> Enunciado
Vuelve a escribir el texto de partida desde "Anaïs Nin. Simone" hasta "con los colegas.", incluido este último, poniendo "prostíbulo" en lugar de "burdel".

== Texto de partida

Anaïs Nin. Simone de Beauvoir. Marlene Dietrich. Peggy Guggenheim. Colette. Françoise Sagan. Sí: también hubo mujeres que participan en esta vida social, del mismo lado de la barra que los hombres (aunque Scaraffia la olvida podríamos añadir aquí a Isabelle Eberhardt que lo hizo en Argelia, disfrazada de hombre). Quizás estos pocos nombres femeninos que el ensayista deja caer en su anecdotario entre un centenar de masculinos – arriba sólo he citado los de mayor fama – nos revele mejor que muchos párrafos el papel social del burdel durante buena parte de nuestra historiar reciente y, en todo caso hasta al menos los años 20 del siglo XX. No creo que ellas buscaran sexo en el burdel. El motivo era más sencillo: no se podía formar parte del mundo artístico sin irse de putas con los colegas.

====
== Datos facilitados

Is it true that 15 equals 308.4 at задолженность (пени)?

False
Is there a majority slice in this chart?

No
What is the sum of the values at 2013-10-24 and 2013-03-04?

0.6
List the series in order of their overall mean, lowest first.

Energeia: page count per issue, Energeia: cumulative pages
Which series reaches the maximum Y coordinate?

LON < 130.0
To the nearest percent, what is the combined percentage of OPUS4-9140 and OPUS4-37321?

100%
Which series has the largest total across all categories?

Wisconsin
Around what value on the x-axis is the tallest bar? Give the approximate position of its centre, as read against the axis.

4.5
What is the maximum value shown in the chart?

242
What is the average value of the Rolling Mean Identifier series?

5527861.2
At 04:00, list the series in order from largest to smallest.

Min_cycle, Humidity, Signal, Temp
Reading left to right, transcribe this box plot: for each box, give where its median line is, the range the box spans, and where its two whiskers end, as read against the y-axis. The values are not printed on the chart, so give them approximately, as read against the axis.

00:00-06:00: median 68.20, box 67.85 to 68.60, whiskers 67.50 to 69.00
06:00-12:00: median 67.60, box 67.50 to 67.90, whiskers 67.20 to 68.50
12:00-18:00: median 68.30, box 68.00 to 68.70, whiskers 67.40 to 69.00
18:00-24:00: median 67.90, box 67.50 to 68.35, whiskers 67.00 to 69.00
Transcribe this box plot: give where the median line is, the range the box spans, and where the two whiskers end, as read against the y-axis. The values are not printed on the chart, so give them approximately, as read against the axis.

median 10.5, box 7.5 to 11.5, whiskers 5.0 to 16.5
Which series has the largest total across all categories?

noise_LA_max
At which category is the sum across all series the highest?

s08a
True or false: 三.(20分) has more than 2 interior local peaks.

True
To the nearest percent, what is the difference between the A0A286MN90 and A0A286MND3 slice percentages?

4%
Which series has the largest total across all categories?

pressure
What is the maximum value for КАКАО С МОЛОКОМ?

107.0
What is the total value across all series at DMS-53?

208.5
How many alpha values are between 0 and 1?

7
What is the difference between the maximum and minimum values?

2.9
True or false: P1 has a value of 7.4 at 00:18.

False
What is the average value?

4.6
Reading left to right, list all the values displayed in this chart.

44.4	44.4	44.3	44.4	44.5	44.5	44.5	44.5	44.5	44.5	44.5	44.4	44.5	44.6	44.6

====

> Tu respuesta
Anaïs Nin. Simone de Beauvoir. Marlene Dietrich. Peggy Guggenheim. Colette. Françoise Sagan. Sí: también hubo mujeres que participan en esta vida social, del mismo lado de la barra que los hombres (aunque Scaraffia la olvida podríamos añadir aquí a Isabelle Eberhardt que lo hizo en Argelia, disfrazada de hombre). Quizás estos pocos nombres femeninos que el ensayista deja caer en su anecdotario entre un centenar de masculinos – arriba sólo he citado los de mayor fama – nos revele mejor que muchos párrafos el papel social del prostíbulo durante buena parte de nuestra historiar reciente y, en todo caso hasta al menos los años 20 del siglo XX. No creo que ellas buscaran sexo en el prostíbulo. El motivo era más sencillo: no se podía formar parte del mundo artístico sin irse de putas con los colegas.